# Hi, can I join you? :)



## WearMyKissx

Hey everyone

I'm Destiny, 22 and I have a son who is 2 years 3 months old, named Ryan. 

We have very recently been referred to childs development team, speech and language therapy, audiology and an eye doctor (can't think of their technical name) as for some parts of his development (speech mainly) he is behind with & they think he might have either ADHD or autism, but obviously hes still young. 

He was born at 35 weeks due to IUGR so part of me is thinking that might have something to do with his delayed development. 

This has come to a shock for us really, but obviously glad referrals are going in now for him, rather than later in life.

I was just wondering how long it will probably be till the first appointment? The speech and language have a drop in until the appointment comes through at the hospital, and we have been advised to go, so our first appointment is Tuesday. What would they actually do? 

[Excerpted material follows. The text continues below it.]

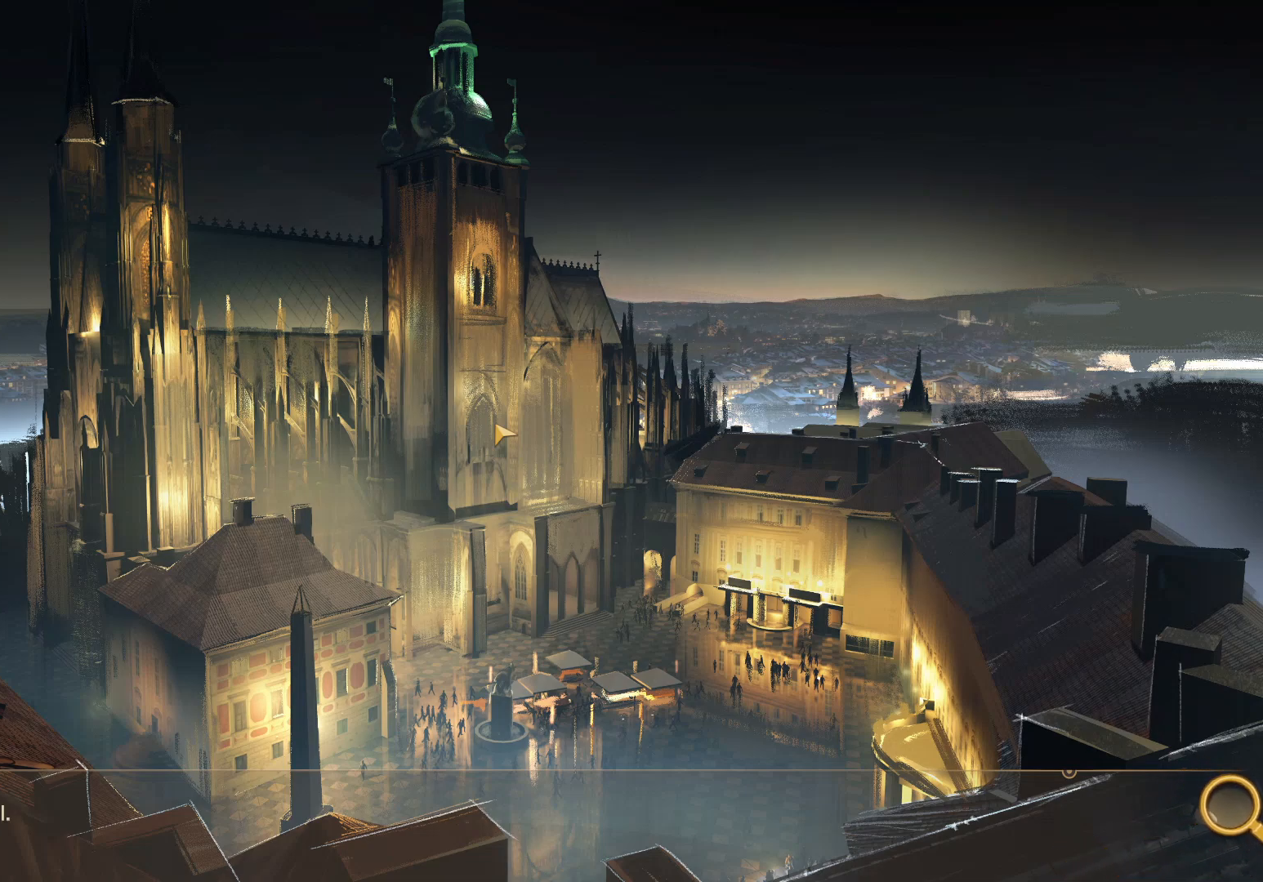
{"keys": ["d", "w"], "mouse": [], "events": []}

Many thanks and hope to get to know you all :)


----------



## Marleysgirl

Hi there :)

(Love your name - if babba was a girl, she was going to be called Destiny!)

How long it takes for first appointments really depends on your own Health Trust, something we have learnt that differs even just over a few miles - I'm Central Manchester & Sherryberry (daughter Millie also prem) is in Stockport, it's only a short distance but the medical attention our babbas receive differs quite greatly! For example, I can't tell you what they do at Speech therapy as we haven't had a referral yet (but Millie has).

Do you think Ryan has hearing or sight problems? My boy Andrew definitely has a hearing loss but they are unable to measure how great, we think he's also got some attention disorder. He's had two sight tests (optometrists?) and they've come back clear.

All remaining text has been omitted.